Refer to the Using Chat with Spark and Communication channels documentation for more information.

2

Analyzing documented test results

After completing testing in Chat with Spark:

  • Review the documented test results.

  • If additional context is required, navigate to Spark > All Conversations and review the full conversation, including Spark’s responses and reasoning.

Reviewing the Reasoning tab ensures transparency in Spark’s decision-making process and helps identify gaps in knowledge, missing actions, or configuration improvements that may be required.

Consistent and complete documentation is critical. It enables objective comparison between evaluation rounds and provides structured input for improvement. Refer to the Record evaluation results documentation for more information.

Spark knowledge and configuration improvements

After Spark testers complete the first evaluation round, Spark champions review the collected results and identify patterns focusing particularly on incorrect, incomplete, or suboptimal responses.

» ACTIONS TO TAKE
1. Can you copy the passage on Spark testing from "Refer to the Using" to "documented test results."?
2. Could you carry on the passage on Spark testing from its last sentence?
The lines after this passage on Spark testing are separate material.

» DATA SHOWN

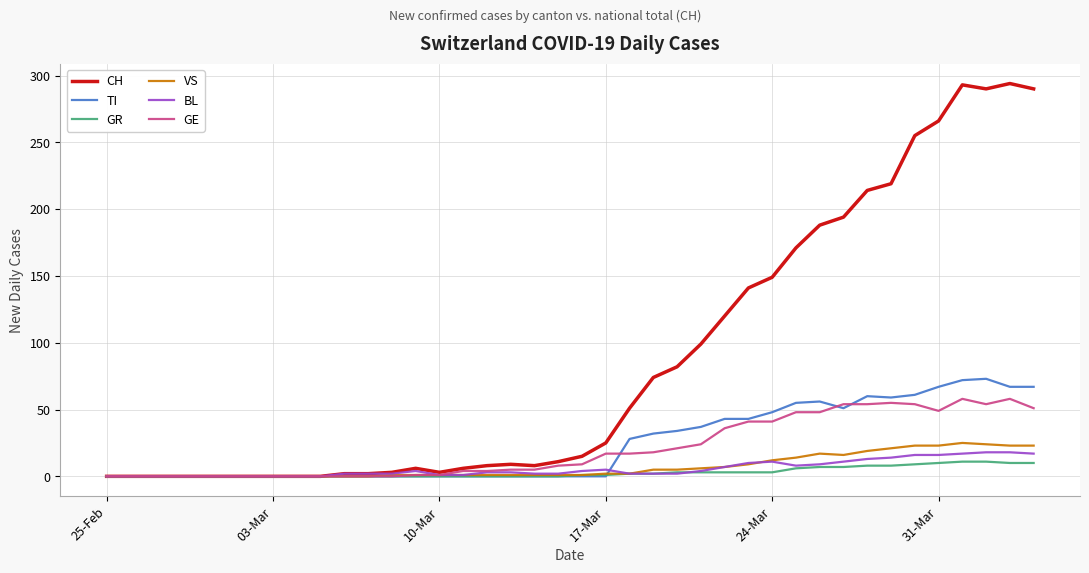

Which series has the largest total across all categories?

CH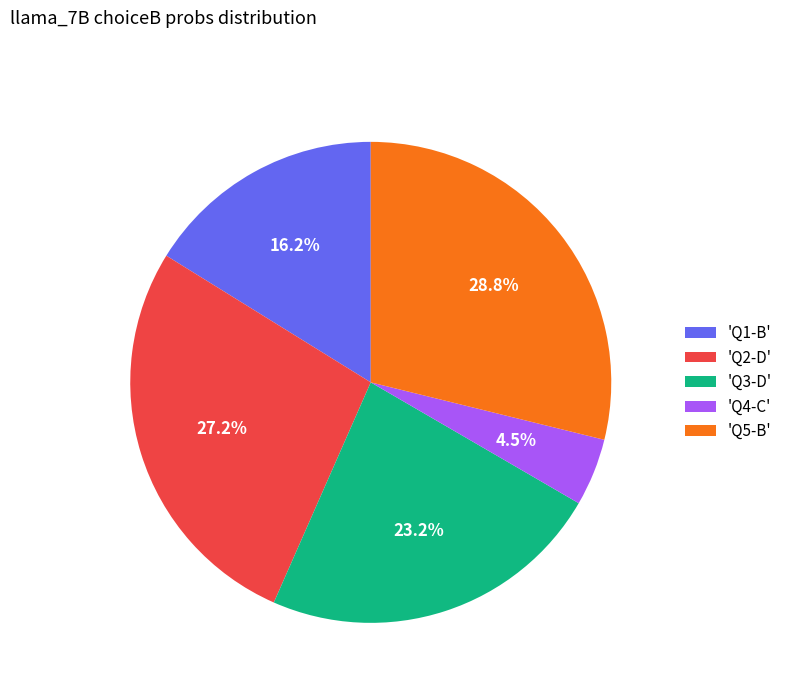

Count the number of slices in the pie.

5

» EXERCISE ANSWERS
1.
Refer to the Using Chat with Spark and Communication channels documentation for more information.

2

Analyzing documented test results

After completing testing in Chat with Spark:

  • Review the documented test results.

2.
Based on findings Spark champion:

  • Update or refine existing knowledge content

  • Import missing knowledge articles

  • Adjust available actions where required

Improvements should be targeted and measurable so their impact can be validated during the second evaluation round.

Second evaluation round

Spark testers repeat the same structured method used in the first Spark evaluation round. They

  • Use new ITSM tickets to simulate employee interactions

  • Log all results using the same template.

Finally, Spark Champion compares the results of the second round with the initial baseline to assess measurable improvements in Spark resolution quality, reasoning accuracy, and overall performance.

This structured validation cycle ensures that Spark’s performance is systematically assessed and optimized before broader rollout, reducing risk and increasing confidence in production deployment.